Cathaya argyrophylla - Yinshan

  • Posted on: 26 December 2018

The story of the discovery, natural history and taxonomy of this remarkable plant has been described many ways, many times; one of the latest is an article and two associated reports in a 2009 issue of Arnoldia published by the Arnold Arboretum of Harvard University. (By typing in the key words 'Arnoldia' and 'Cathaya', the article readily comes up on the web). 

Cathaya was found in 1955 in northern Guangxi, in a mountainous area which later became Huaping Nature Reserve. What makes this place so special for our team, is the fact that – according to the local guides who accompanied us to the site with a small grove of mature Cathayas – our team of Zsolt Debreczy, Gyöngyvér Biró and István Rácz was the first foreign group that received permit to enter the reserve.

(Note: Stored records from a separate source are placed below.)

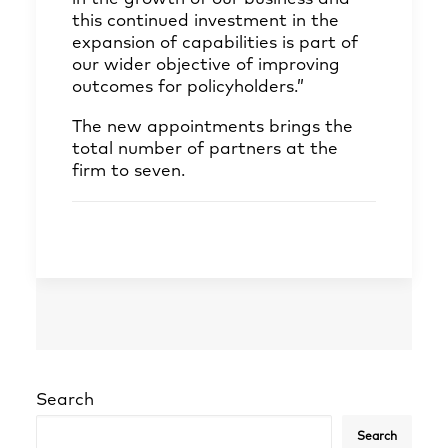
this continued investment in the
expansion of capabilities is part of
our wider objective of improving
outcomes for policyholders.”
The new appointments brings the
total number of partners at the
firm to seven.
Search
Search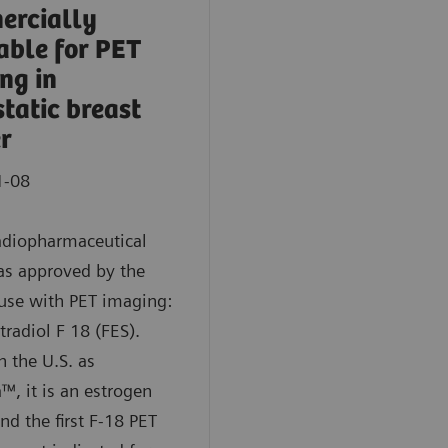
ercially
able for PET
ng in
tatic breast
r
1-08
adiopharmaceutical
as approved by the
use with PET imaging:
tradiol F 18 (FES).
 the U.S. as
™, it is an estrogen
nd the first F-18 PET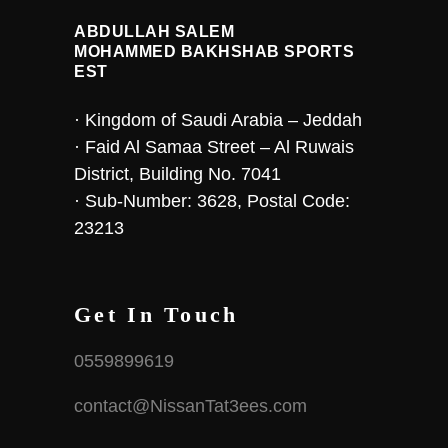
ABDULLAH SALEM
MOHAMMED BAKHSHAB SPORTS
EST
· Kingdom of Saudi Arabia – Jeddah
· Faid Al Samaa Street – Al Ruwais
District, Building No. 7041
· Sub-Number: 3628, Postal Code:
23213
Get In Touch
0559899619
contact@NissanTat3ees.com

It happened with a special permit from several authorities, arranged through the Botanical Garden, Institute of Botany, Academia Sinica (as they then called the Chinese Academy of Sciences). From Beijing, Zhao Yinghao was our expedition leader. On that day, April 23, 1995 we could take a series of photographs of the trees and their associated plants.

Of conifers at around 1360 m, on the granitic outcrops the most prominent tree was Pinus kwangtungensis and besides Cathaya, only a few small trees of Fokienia hodginsii were found. Cunninghamia lanceolataoccurred on the lower slopes in seminatural environment. At another occasion, on September 24, 1998 we were led by our expedition leader Dr. Xiang Qiaoping, a researcher at the National Herbarium in Beijing, to Xinning, southern Hunan Province, to the "Cathaya Farm" (part of the Xinning Forestry Research Institute). In the nursery area we were shown around by Professor Luo Zhongchun, pictured below with two of his coworkers among young potted trees of Cathaya.

Professor Luo was a key person in the early efforts of comprehensive ecological studies and propagation of the plant. In 1998 he was leading us to the nearby habitat of Abies ziyuanensis. The photographs here show details of Cathaya, i.e., young bark and trunk of a mature tree, cones (courtesy of Dr. Qin Haining, PE), foliage, and branchlets. The species is featured in Conifers Around the World on page 319.